【闘病】脳腫瘍で「人生終わった…」 から一転、てんかんの後遺症があっても前を向く
話を聞いたのは、松果体部胚細胞腫瘍の闘病経験を持つ畑中聡一郎さん。畑中さんは新卒の薬剤師として働き始めて間もない頃、松果体部胚細胞腫瘍の脳下垂体多発転移と診断されました。現在はその自らの闘病体験を発信、オンラインがんサロンも運営するなど、精力的な活動もしています。畑中さんの話から脳腫瘍という病気への理解を深め、病気で困っている人を助けるために何ができるのか考える機会にしましょう。 【写真・本人提供】手術後の頭部(痕)や病気発覚前の姿 ※本記事は、個人の感想・体験に基づいた内容となっています。2024年4月取材。 [この記事は、Medical DOC医療アドバイザーにより医療情報の信憑性について確認後に公開しております]
社会人1年目に襲い掛かる「人生が終わった」と思う大病
編集部: 初めに畑中さんの経験された脳腫瘍、下垂体・松果体の多発転移について教えてください。 畑中さん: 私が罹患した脳腫瘍(胚細胞腫瘍)は、ジャーミノーマ(胚腫)という種類で、10~20代の若い男性に発症しやすいとされています。
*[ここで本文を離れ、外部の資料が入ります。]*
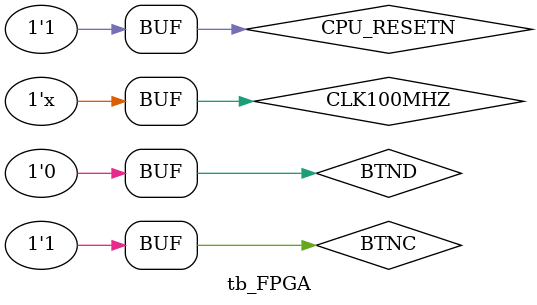
<source format=sv>
`timescale 1ns / 1ps


module tb_FPGA;

logic CLK100MHZ, CPU_RESETN, BTNC, BTND, VGA_VS, VGA_HS, VGA_R, VGA_G, VGA_B;
 FPGA DUT(
    CLK100MHZ,    // using the same name as pin names
    CPU_RESETN,
    BTNC, 
    BTND,   
//    output wire CA, CB, CC, CD, CE, CF, CG, DP,
    VGA_VS,
    VGA_HS,
    VGA_R,
    VGA_G,
     VGA_B
//    output wire [7:0] AN,    
//    input wire [15:0] SW     
);

    always
    #10 CLK100MHZ=~CLK100MHZ;


    initial begin 
    CLK100MHZ = 0;
    CPU_RESETN = 0;
    
    BTNC = 0;
    BTND = 0;
    #10;
    CPU_RESETN=1;
    #100;
    BTNC=1;
    
    end
    
    


endmodule

</source>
主に脳の下垂体や視床下部、松果体、大脳基底核という部位に生じやすく、ほとんどのケースでMRI検査から判明するそうです。症状として多いのは尿崩症(大量の水を飲み、尿量が増加する症状)や視力低下・視野欠損、水頭症による頭痛と嘔吐などです。私の場合は酷い疲労感もありました。 編集部: 畑中さんが病気の診断を受けるまでの経緯も教えてもらえますか? 畑中さん: 2020年4月から新人薬剤師として働き始め、2か月が経過した6月ごろから朝起きた時に酷い吐き気と頭痛、右方向を見た時にのみ視界の歪みが起こるようになりました。疲労感も酷く、毎日8時間程度睡眠を取っても疲れが取れませんでした。「さすがにこれは怪しい」と思い、自分なりにGoogleで調べた結果、脳腫瘍と言うワードがヒットしました。しかし、「流石にそれはないだろう。働き始めたばかりだから疲れているだけだ」と思っていました。 編集部: そこからどのように判明したのですか? 畑中さん: そろそろ休みをもらわないと身体が限界だと思っていた矢先に、職場の健康診断があり、そこで視界の歪みの症状を訴えた結果、眼科へ行くように促されました。精密検査の結果、脳腫瘍の可能性が高いとのことで緊急入院になったというのが判明までの経緯です。 編集部: その結果、病名が判明したのですね。 畑中さん: はい。MRI検査で脳腫瘍ということがわかり、すぐに緊急入院して視覚障害改善目的の第三脳室開窓術(脳の底に穴を開け、頭の中にたまっている水の流れを良くする手術)と、腫瘍生検術を行いました。そして、腫瘍生検術でジャーミノーマ(胚腫。WHOグレード4)の下垂体、松果体多発転移であると発覚しました。 編集部: 病気が判明したときの率直な心境を聞かせてください。 畑中さん: 告知されたときは、「人生終わった」と思いました。健康診断で眼科へ行くよう言われ、眼科では水頭症の影響で脳の圧力が高すぎて視神経乳頭(目の奥の神経と血管の付け根)から出血していると言われていました。眼科から脳腫瘍疑いで精密検査を勧められ、検査では悪性か良性か、どのくらい進んでいるかも不明と言われたので余計に。 編集部: 治療についてはどのように進めると説明されたのですか? 畑中さん: 「すぐに入院し、明日には緊急手術です」と言われました。その後は「抗がん剤と放射線でがんを治療していく」と説明を受けました。 編集部: 治療期間中に特に大変だったこと、ご自身の中で大きな変化があったことはありますか? 畑中さん: すぐに緊急入院したことに加え、当時はコロナ禍だったこともあり、病院からは一歩も出られず、面会禁止の状態でした。食べたいものも食べられず、会いたい人にも会えない生活が始まりました。まさに人生が180度変わったような感覚でした。また、退院後の話ではありますが、体力面からフルタイム薬剤師として働けるだけの体力がなく、パートタイムでしか働けない時期があり、社会人1年目ということもあって出遅れて苦労しました。脳腫瘍の後遺症でてんかん発作が起きてからは車に乗れなくなり、そこも生活では一番の変化でした。